3. Electrohydraulic actuators on Stop and Control Valve
The actuators for stop and control valve on steam turbine power plant use the “fail-safe” principle. That is, the valves are opened by the hydraulic actuator and closed by force from the spring. The differences between the stop valve and control valve actuators is on the stop valve does not need to use the valve position sensor as in the control valve. The stop valve uses only a limit switch sensor.
4. Extraction Steam Line and its Check Valve
Extraction steam is a steam taken from certain stages in a steam turbine that is used for many things, such as preheating water (feedwater before boiler entry), turbine sealing system, sootblower system, etc.
In the pipeline extraction steam shall be installed check valve to prevent backflow from the steam. For example in the case of load rejection above, the flow of water back into the turbine, especially on the side of the superheater turbine will cause a termal stress on the steam turbine components.

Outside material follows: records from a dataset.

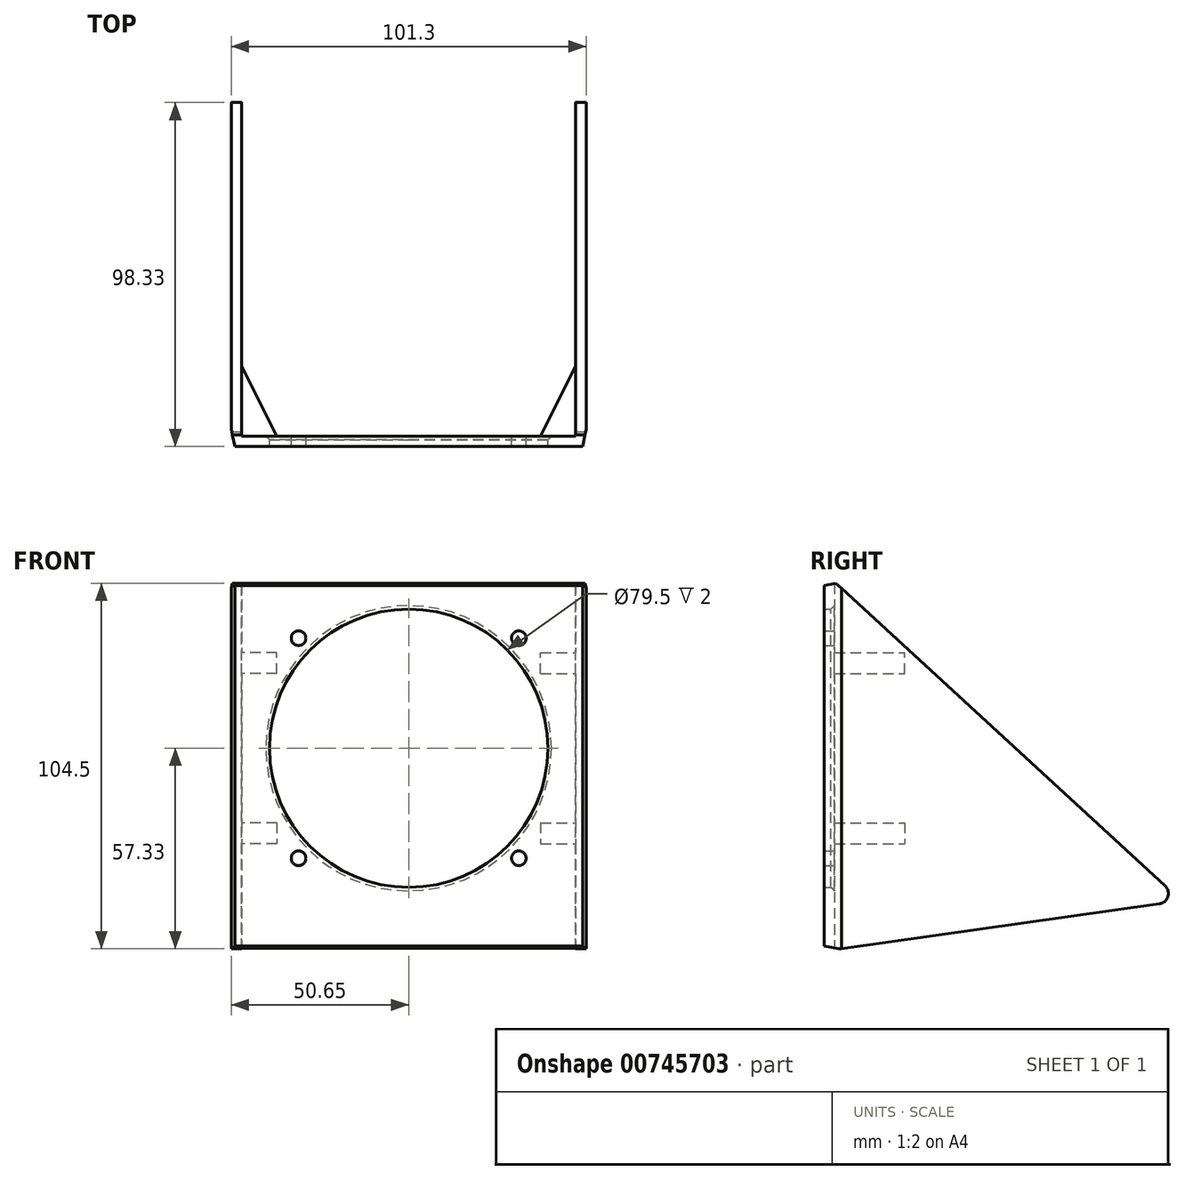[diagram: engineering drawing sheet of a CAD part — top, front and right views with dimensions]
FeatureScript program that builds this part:
annotation { "Feature Type Name" : "Feature", "Feature Type Description" : "" }
export const myFeature = defineFeature(function(context is Context, id is Id, definition is map)
    precondition{}
    {
        {
            var Q0;
            Q0=qCreatedBy(makeId("Front.planeOp"),FACE);
            var sketch = newSketch(context, id + "F0", { "sketchPlane" : qUnion([Q0])});
            skLineSegment(sketch, "E0.bottom", {"start": v(-50.65, 47.5) * mm, "end": v(50.65, 47.5) * mm});
            skLineSegment(sketch, "E0.top", {"start": v(-50.65, -57.5) * mm, "end": v(50.65, -57.5) * mm});
            skLineSegment(sketch, "E0.left", {"start": v(-50.65, 47.5) * mm, "end": v(-50.65, -57.5) * mm});
            skLineSegment(sketch, "E0.right", {"start": v(50.65, 47.5) * mm, "end": v(50.65, -57.5) * mm});
            skCircle(sketch, "E1", {"center": v(0, 0) * mm, "radius": 39.75 * mm});
            skLineSegment(sketch, "E2", {"start": v(0, 47.5) * mm, "end": v(0, -57.5) * mm, "construction": true});
            skLineSegment(sketch, "E3", {"start": v(-50.65, 0) * mm, "end": v(56.31, 0) * mm, "construction": true});
            skCircle(sketch, "E4", {"center": v(-31.45, 31.45) * mm, "radius": 2.1 * mm});
            skCircle(sketch, "E5.MirrorC", {"center": v(-31.45, -31.45) * mm, "radius": 2.1 * mm});
            skCircle(sketch, "E6.MirrorC", {"center": v(31.45, 31.45) * mm, "radius": 2.1 * mm});
            skCircle(sketch, "E7.MirrorC", {"center": v(31.45, -31.45) * mm, "radius": 2.1 * mm});
            skSolve(sketch);
        }
        {
            var Q0;
            Q0=qCreatedBy(makeId("Right.planeOp"),FACE);
            var Q1;
            Q1=sQuery(id+"F0.wireOp",VERTEX,"E0.right.start");
            cPlane(context, id + "F1", {"entities" : qUnion([Q0, Q1]), "cplaneType" : CPlaneType.PLANE_POINT, "offset" : 25 * mm, "width" : 150 * mm, "height" : 150 * mm});
        }
        {
            var Q0;
            Q0=qCreatedBy(id+"F1.planeOp",FACE);
            var sketch = newSketch(context, id + "F2", { "sketchPlane" : qUnion([Q0])});
            skLineSegment(sketch, "E8", {"start": v(0, -57.5) * mm, "end": v(92.74, -44.47) * mm});
            skLineSegment(sketch, "E9", {"start": v(94.36, -39.29) * mm, "end": v(0, 47.5) * mm});
            skPoint(sketch, "E10.visualSharp", {"position": v(99.03, -43.58) * mm});
            skArc(sketch, "E10.filletArc", {"start": v(92.74, -44.47) * mm, "mid": v(95.19, -42.39) * mm, "end": v(94.36, -39.29) * mm});
            skLineSegment(sketch, "E11", {"start": v(0, 47.5) * mm, "end": v(0, -57.5) * mm});
            skSolve(sketch);
        }
        {
            var Q0;
            Q0 = qSketchRegion(id + "F0", true);
            extrude(context, id + "F3", {"entities" : qUnion([Q0]), "depth" : 3 * mm, "offsetDistance" : 25 * mm});
        }
        {
            var Q0;
            Q0=makeQuery(id+"F2.imprint","IMPRINT",FACE,{"disambiguationData":[TD([[makeQuery(id+"F2.imprint","IMPRINT",EDGE,{"derivedFrom":sQuery(id+"F2.wireOp",EDGE,"E8")}),1.0]])]});
            extrude(context, id + "F4", {"entities" : qUnion([Q0]), "oppositeDirection" : true, "depth" : 3 * mm, "offsetDistance" : 25 * mm});
        }
        {
            var Q0;
            Q0=makeQuery(id+"F4.opExtrude","SWEPT_BODY",BODY,{"disambiguationData":[OSD([sQuery(id+"F2.wireOp",EDGE,"E8"),sQuery(id+"F2.wireOp",EDGE,"E9"),sQuery(id+"F2.wireOp",EDGE,"E10.filletArc"),sQuery(id+"F2.wireOp",EDGE,"E11")])]});
            var Q1;
            Q1=qCreatedBy(makeId("Right.planeOp"),FACE);
            mirror(context, id + "F5", {"operationType" : NewBodyOperationType.ADD, "entities" : qUnion([Q0]), "mirrorPlane" : qUnion([Q1])});
        }
        {
            var Q0;
            Q0=makeQuery(id+"F3.opExtrude","CAP_EDGE",EDGE,{"disambiguationData":[OSD([sQuery(id+"F0.wireOp",EDGE,"E0.bottom")])],"isStart":false});
            chamfer(context, id + "F6", {"entities" : qUnion([Q0]), "chamferType" : ChamferType.TWO_OFFSETS, "width1" : 5 * mm, "oppositeDirection" : false, "width2" : 1 * mm, "tangentPropagation" : true});
        }
        {
            var Q0;
            Q0=makeQuery(id+"F3.opExtrude","CAP_EDGE",EDGE,{"disambiguationData":[OSD([sQuery(id+"F0.wireOp",EDGE,"E0.right")])],"isStart":false});
            chamfer(context, id + "F7", {"entities" : qUnion([Q0]), "chamferType" : ChamferType.TWO_OFFSETS, "width1" : 5 * mm, "oppositeDirection" : false, "width2" : 1 * mm, "tangentPropagation" : true});
        }
        {
            var Q0;
            Q0=makeQuery(id+"F3.opExtrude","CAP_EDGE",EDGE,{"disambiguationData":[OSD([sQuery(id+"F0.wireOp",EDGE,"E0.left")])],"isStart":false});
            chamfer(context, id + "F8", {"entities" : qUnion([Q0]), "chamferType" : ChamferType.TWO_OFFSETS, "width1" : 1 * mm, "oppositeDirection" : false, "width2" : 5 * mm, "tangentPropagation" : true});
        }
        {
            var Q0;
            Q0=makeQuery(id+"F3.opExtrude","CAP_EDGE",EDGE,{"disambiguationData":[OSD([sQuery(id+"F0.wireOp",EDGE,"E0.top")])],"isStart":false});
            chamfer(context, id + "F9", {"entities" : qUnion([Q0]), "chamferType" : ChamferType.TWO_OFFSETS, "width1" : 1 * mm, "oppositeDirection" : false, "width2" : 5 * mm, "tangentPropagation" : true});
        }
        {
            var Q0;
            Q0=makeQuery(id+"F3.opExtrude","CAP_EDGE",EDGE,{"disambiguationData":[OSD([sQuery(id+"F0.wireOp",EDGE,"E1")])],"isStart":true});
            chamfer(context, id + "F10", {"entities" : qUnion([Q0]), "width" : 1 * mm, "tangentPropagation" : true});
        }
        {
            var Q0;
            Q0=qCreatedBy(makeId("Top.planeOp"),FACE);
            cPlane(context, id + "F11", {"entities" : qUnion([Q0]), "cplaneType" : CPlaneType.OFFSET, "offset" : 27.3 * mm, "oppositeDirection" : true, "width" : 150 * mm, "height" : 150 * mm});
        }
        {
            var Q0;
            Q0=qCreatedBy(id+"F11.planeOp",FACE);
            var sketch = newSketch(context, id + "F12", { "sketchPlane" : qUnion([Q0])});
            skLineSegment(sketch, "E12", {"start": v(-37.65, 0) * mm, "end": v(-47.65, 0) * mm});
            skLineSegment(sketch, "E13", {"start": v(-47.65, 0) * mm, "end": v(-47.65, 20) * mm});
            skLineSegment(sketch, "E14", {"start": v(-47.65, 20) * mm, "end": v(-37.65, 0) * mm});
            skLineSegment(sketch, "E15", {"start": v(0, -14.19) * mm, "end": v(0, 17.13) * mm, "construction": true});
            skLineSegment(sketch, "E16.MirrorCS", {"start": v(47.65, 20) * mm, "end": v(37.65, 0) * mm});
            skLineSegment(sketch, "E17.MirrorCS", {"start": v(37.65, 0) * mm, "end": v(47.65, 0) * mm});
            skLineSegment(sketch, "E18.MirrorCS", {"start": v(47.65, 0) * mm, "end": v(47.65, 20) * mm});
            skSolve(sketch);
        }
        {
            var Q0;
            Q0 = qSketchRegion(id + "F12", true);
            extrude(context, id + "F13", {"entities" : qUnion([Q0]), "depth" : 6 * mm, "offsetDistance" : 25 * mm});
        }
        {
            var Q0;
            Q0=makeQuery(id+"F13.opExtrude","SWEPT_BODY",BODY,{"disambiguationData":[OSD([sQuery(id+"F12.wireOp",EDGE,"E16.MirrorCS"),sQuery(id+"F12.wireOp",EDGE,"E17.MirrorCS"),sQuery(id+"F12.wireOp",EDGE,"E18.MirrorCS")])]});
            var Q1;
            Q1=makeQuery(id+"F13.opExtrude","SWEPT_BODY",BODY,{"disambiguationData":[OSD([sQuery(id+"F12.wireOp",EDGE,"E12"),sQuery(id+"F12.wireOp",EDGE,"E13"),sQuery(id+"F12.wireOp",EDGE,"E14")])]});
            var Q2;
            Q2=qCreatedBy(makeId("Top.planeOp"),FACE);
            mirror(context, id + "F14", {"operationType" : NewBodyOperationType.ADD, "entities" : qUnion([Q0, Q1]), "mirrorPlane" : qUnion([Q2])});
        }
    });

The check valve is commonly using Swing Check Valve or Power Assisted Swing Check Valve type. Swing Check Valve opens up by the large differences in steam pressure. And in the event of steam flow interuption (as in the case of load rejection) this check valve will close as the result of the weight of the valve itself. While the Power Assisted Swing Check Valve uses additional actuators to close the valve. Otherwise, to open the valve does not need to use the actuator. It will open by the pressure difference of the steam flow in the pipe.
The steam turbine use bearing as a part to reduce friction between the shaft (the rotating part) with the casing (stator). Bearings are equipped with circulating and pressurized lubricating oil. To compensate the gravity of the turbine the journal bearing is used, whereas to compensate for the axial forces arising from the steam flow inside the turbine, thrust bearing is used.
6. Hydraulic Turning Gear
It is a mechanism to rotate the turbine rotor at initial start or at the time after shut down to prevent distortion/bending resulting from uncoordinated heating or cooling process on the rotor. This system uses a hydromatic motor whose rotating power comes from a high pressure hydraulic system.
7. Balance Piston
Balance Piston on steam turbine is to compensate the emergence of axial forces due to the flow of the steam insidenthe turbine. This component mitigates the work of thrust bearing.